Each reconcile traverses the stabilized topological task-sequence and calls the Tasks, so that each task
can reconcile it's state with the legacy-system and make adjustments if necessary.

```
// Reconcile executes the workflow tasks in order and returns nil, if all tasks completed successfully.
// If a FatalError is returned, the workflow failed and cannot be retried.
func (w *Workflow) Reconcile(ctx context.Context) error {
tasks, err := w.GetOrderedTasks()
if err != nil {
return FatalError{ err: err }
}

for _, task := range tasks {
if cancelErr := ctx.Err(); cancelErr == nil {
err := task.reconcileFn(ctx, task)
// the workflow runs unless some task returns an error
if err != nil {
return err
}
}
}
return nil
}
```

It is the duty of the caller of reconcile to determine if the workflow ended successfully or with
a fatal or retryable error and act accordingly.

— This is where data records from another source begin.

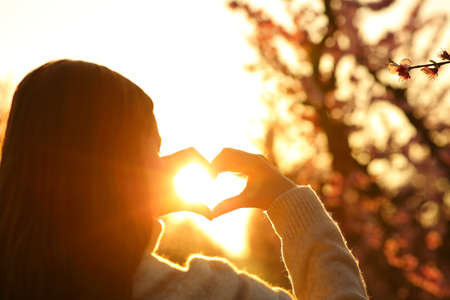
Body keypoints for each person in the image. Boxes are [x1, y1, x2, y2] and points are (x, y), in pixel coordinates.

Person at [0, 60, 368, 300]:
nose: (162, 162)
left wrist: (133, 215)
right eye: (154, 149)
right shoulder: (198, 293)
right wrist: (289, 202)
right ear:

In the example, the reconcile-loop repeats the reconciliation after 5 seconds as long as the workflow
does not complete successfully or ends with fatal error.

```
ctx := context.Background()
err := w.Reconcile(ctx)
for ; err != nil; {
var fatalErr flow.FatalError
if errors.As(err, &fatalErr) {
log.Fatalf(fatalErr.Error())
} else {
log.Println(err)
}
// retry after some time
time.Sleep(5 * time.Second)
err = w.Reconcile(ctx)
}
```

In the flow-example, each task will fail a configurable number of times before it signals success.
We can watch, how the workflow reconciles each task in the right order, in multiple reconciliation
runs until the desired state is reached.

```
2021/05/21 18:51:48 task 2 (create V2) >> task 5 (create V5) >> task 3 (create V3) >> task 4 (create V4) >> task 1 (create V1)
2021/05/21 18:51:48 --- reconcile run 1 ---
2021/05/21 18:51:48 reconcile task 2 (create V2) success <-- task 2 completed successfully
2021/05/21 18:51:48 reconce task 5 (create V5) error, 1 remain <-- task 5 failed in this run, workflow is not complete
2021/05/21 18:51:50 --- reconcile run 2 --- <-- after two seconds, the next run starts
2021/05/21 18:51:50 reconcile task 2 (create V2) ok <-- task 2 is still ok
2021/05/21 18:51:50 reconcile task 5 (create V5) success <-- task 5 completed successfully
2021/05/21 18:51:50 reconcile task 3 (create V3) success <-- task 3 completed successfully
2021/05/21 18:51:50 reconce task 4 (create V4) error, 1 remain <-- task 4 failed in this run, workflow is not complete
2021/05/21 18:51:52 --- reconcile run 3 ---
2021/05/21 18:51:52 reconcile task 2 (create V2) ok
2021/05/21 18:51:52 reconcile task 5 (create V5) ok
2021/05/21 18:51:52 reconcile task 3 (create V3) ok
2021/05/21 18:51:52 reconcile task 4 (create V4) success <-- task 4 completed successfully this time
2021/05/21 18:51:52 reconce task 1 (create V1) error, 2 remain <-- task 1 failed, workflow not complete
2021/05/21 18:51:54 --- reconcile run 4 ---
2021/05/21 18:51:54 reconcile task 2 (create V2) ok
2021/05/21 18:51:54 reconcile task 5 (create V5) ok
2021/05/21 18:51:54 reconcile task 3 (create V3) ok
2021/05/21 18:51:54 reconcile task 4 (create V4) ok
2021/05/21 18:51:54 reconce task 1 (create V1) error, 1 remain <-- task 1 failed again, workflow not complete
2021/05/21 18:51:56 --- reconcile run 5 ---
2021/05/21 18:51:56 reconcile task 2 (create V2) ok
2021/05/21 18:51:56 reconcile task 5 (create V5) ok
2021/05/21 18:51:56 reconcile task 3 (create V3) ok
2021/05/21 18:51:56 reconcile task 4 (create V4) ok
2021/05/21 18:51:56 reconcile task 1 (create V1) success <-- task 1 completed successfully, the workflow is complete
```

## Final thoughts

We have explored how DAGs can help us to model dependencies between tasks and determine a correct
execution order for the tasks. Using the gonum-library, we can create and use DAGs in Go.
With some additional code we have built a tiny workflow package that allows us to execute
interdependent tasks in the right order.

In conjunction with the task contract and a reconciliation loop we can now reconcile complex
state in a caring and focused manner and be polite to our legacy-systems.